Question

If the mean and the variance of a binomial variate $X$ are $2$ and $1$ respectively, then the probability that $X$ takes a value greater than or equal to one is :

• A. $\frac{1}{16}$
• B. $\frac{9}{16}$
• C. $\frac{3}{4}$
• D. $\frac{15}{16}$

Answer 1

The Correct Option is D

We need to solve this problem step-by-step by using the properties of a binomial distribution. Let's begin:

A binomial distribution is defined by two parameters: the number of trials \(n\) and the probability of success \(p\) in each trial.

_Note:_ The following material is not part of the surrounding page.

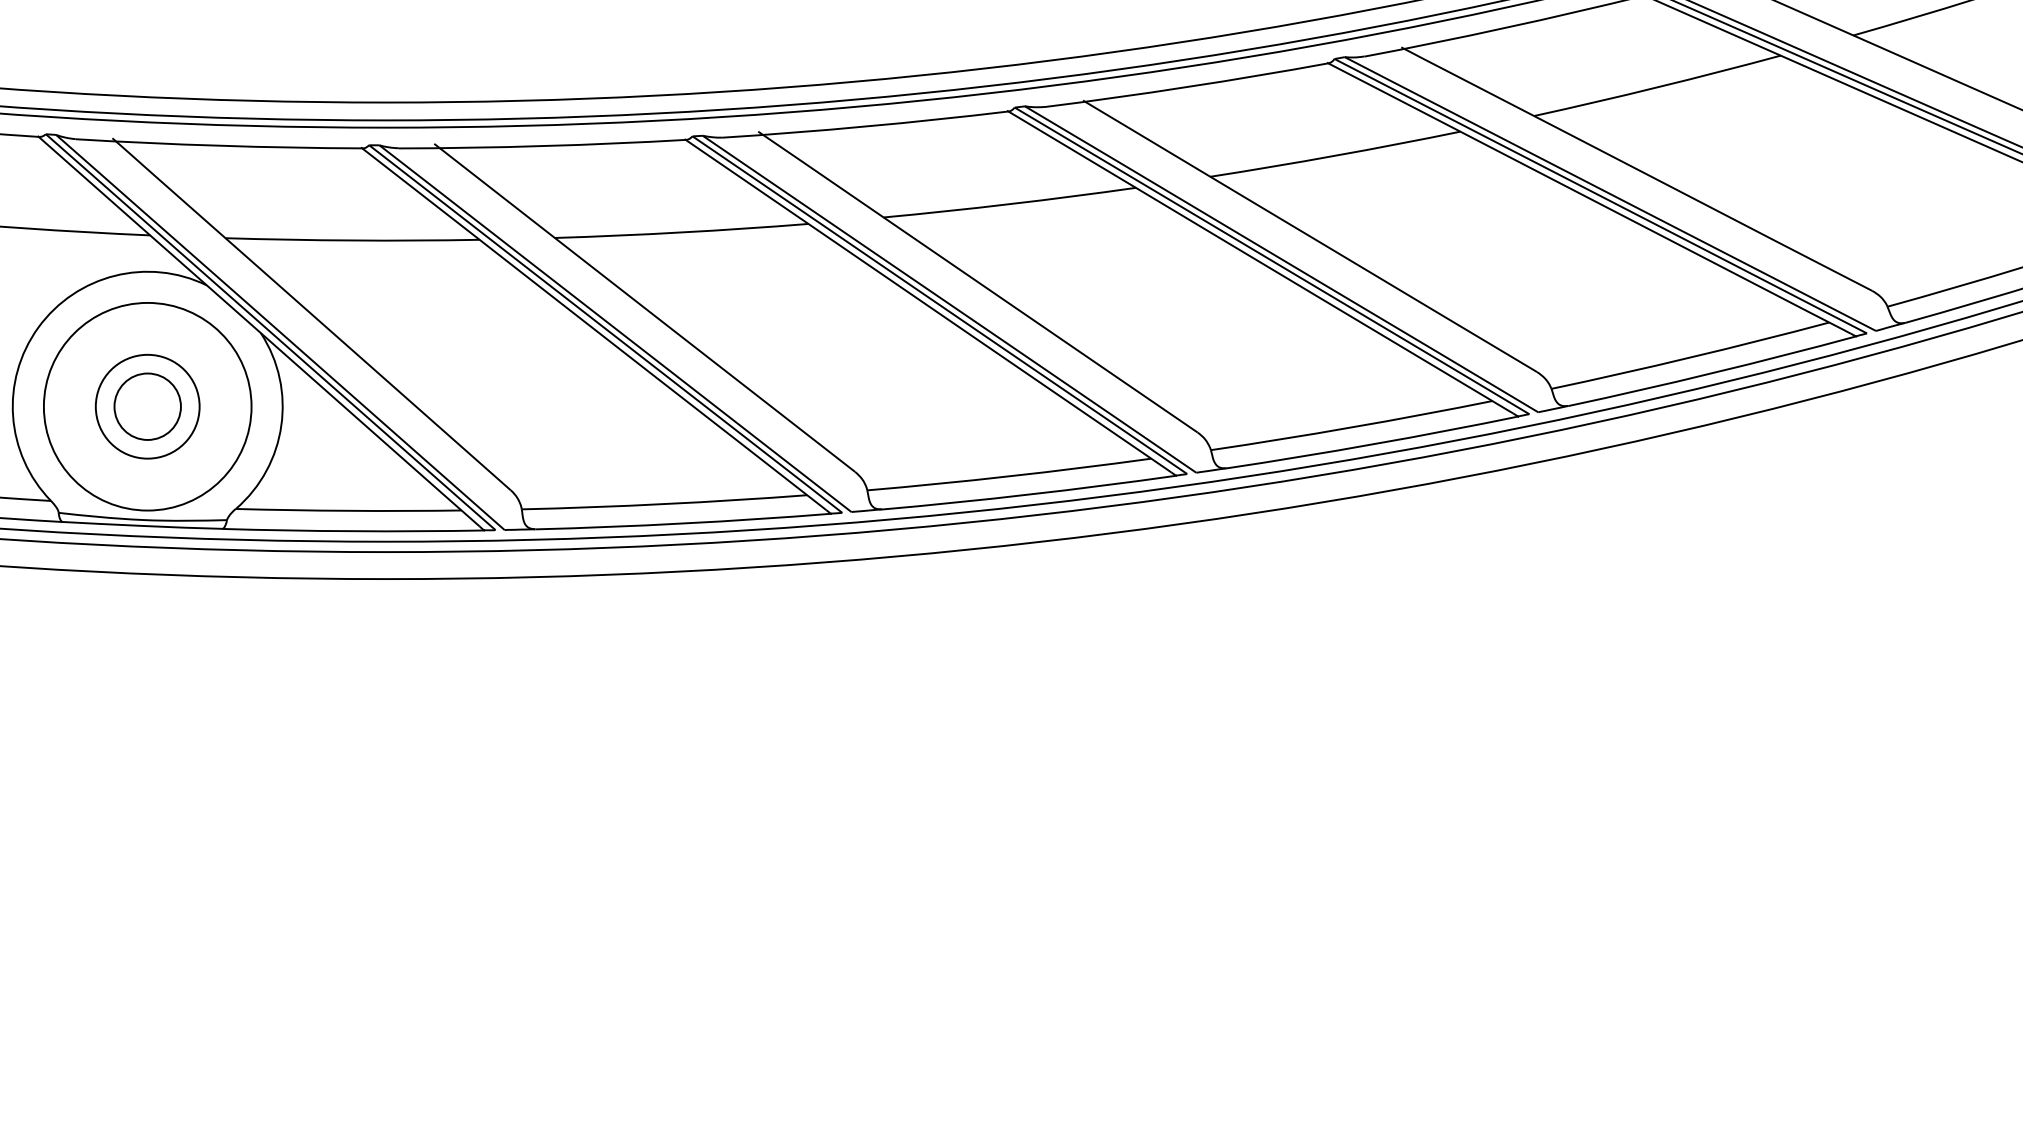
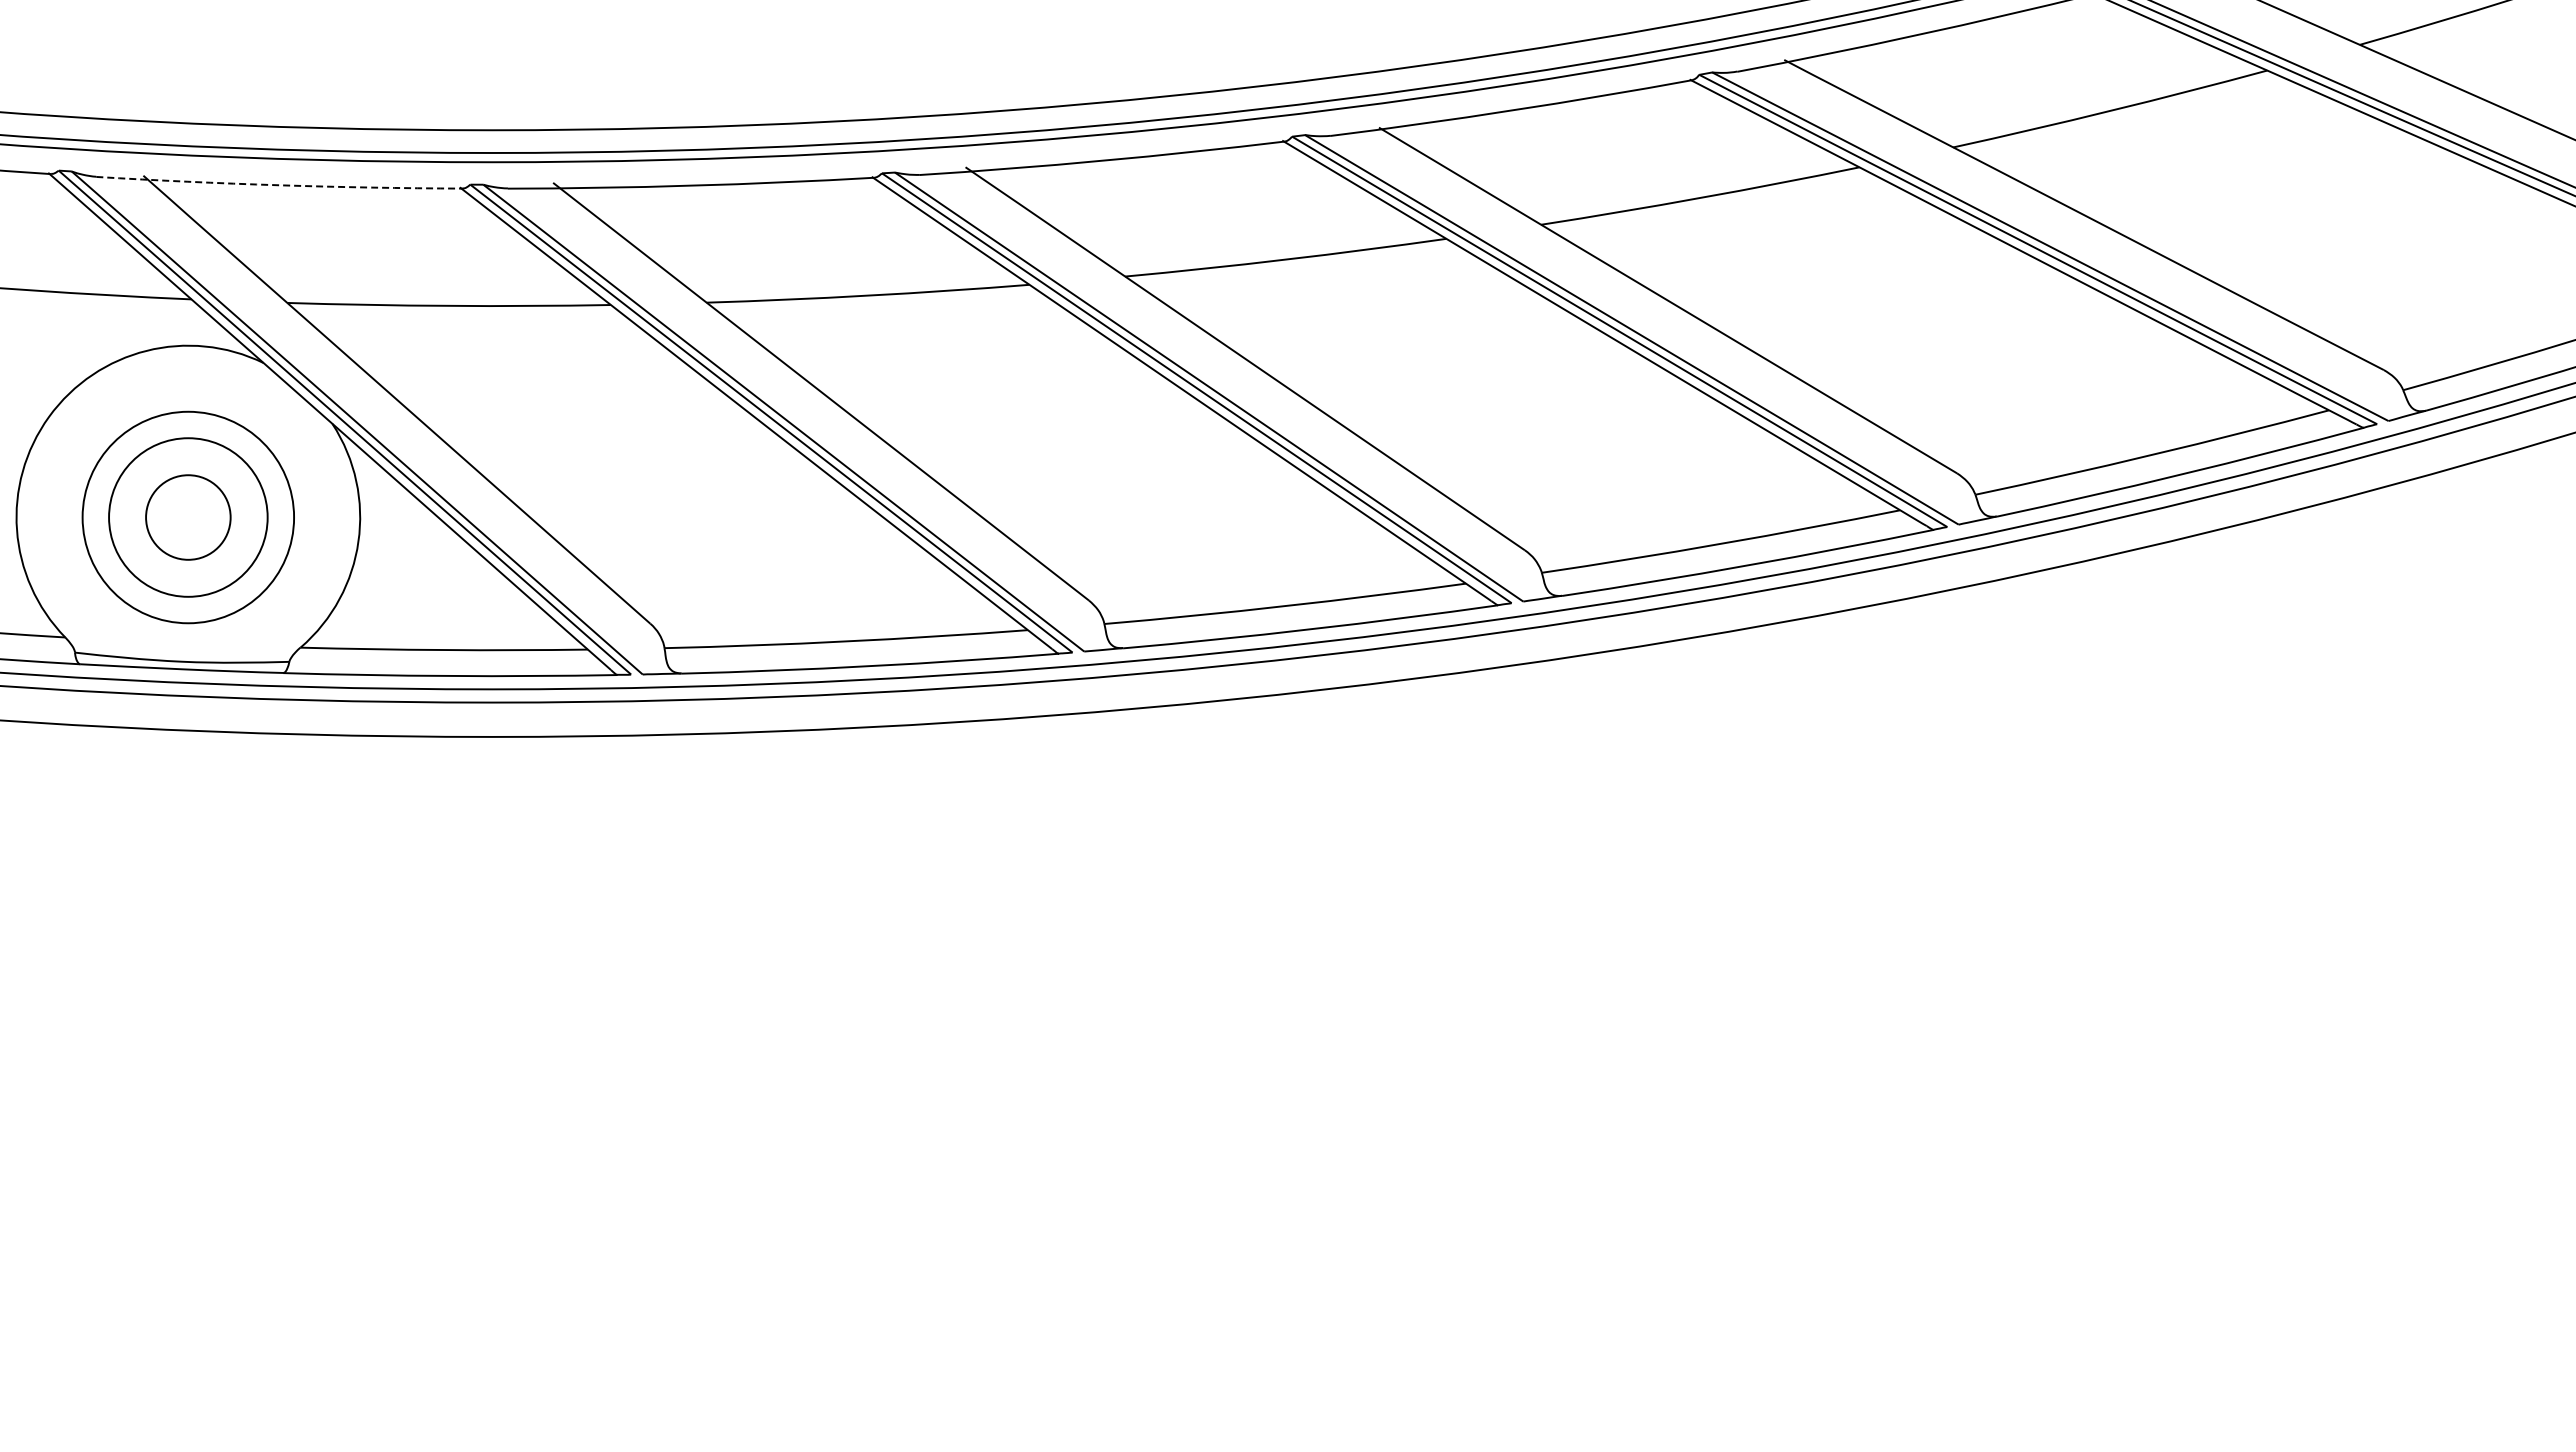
arc: (219, 145) -> (279, 185), solid -> dashed
circle: (147, 406) -> (188, 517), size x0.6
circle: (147, 406) -> (188, 517), size x1.6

The mean and the variance of a binomial distribution are given by the following formulas:

1. Mean: \(\mu = np\)
2. Variance: \(\sigma^2 = np(1-p)\)

For the given problem, the mean is \(2\) and the variance is \(1\). Let's use these equations:

Equation for mean: \(np = 2\) ...(1)

Equation for variance: \(np(1-p) = 1\) ...(2)

Substitute \(np = 2\) from equation (1) into equation (2):

\(2(1-p) = 1\)

Simplifying the equation: \(2 - 2p = 1\)

\(2p = 1\)

\(p = \frac{1}{2}\)

Now, substitute \(p = \frac{1}{2}\) back into equation (1):

\(n \cdot \frac{1}{2} = 2\)

\(n = 4\)

Now we know the parameters of the binomial distribution: \(n = 4\) and \(p = \frac{1}{2}\).

We want to find the probability that \(X \geq 1\). This is equal to \(1 - P(X = 0)\).

The probability of \(X = 0\) using the binomial probability formula is:

\(P(X = 0) = \binom{4}{0} \cdot \left(\frac{1}{2}\right)^0 \cdot \left(\frac{1}{2}\right)^4 = 1 \cdot 1 \cdot \frac{1}{16} = \frac{1}{16}\)

Therefore:

\(P(X \geq 1) = 1 - P(X = 0) = 1 - \frac{1}{16} = \frac{15}{16}\)

Thus, the probability that \(X\) takes a value greater than or equal to one is \(\frac{15}{16}\).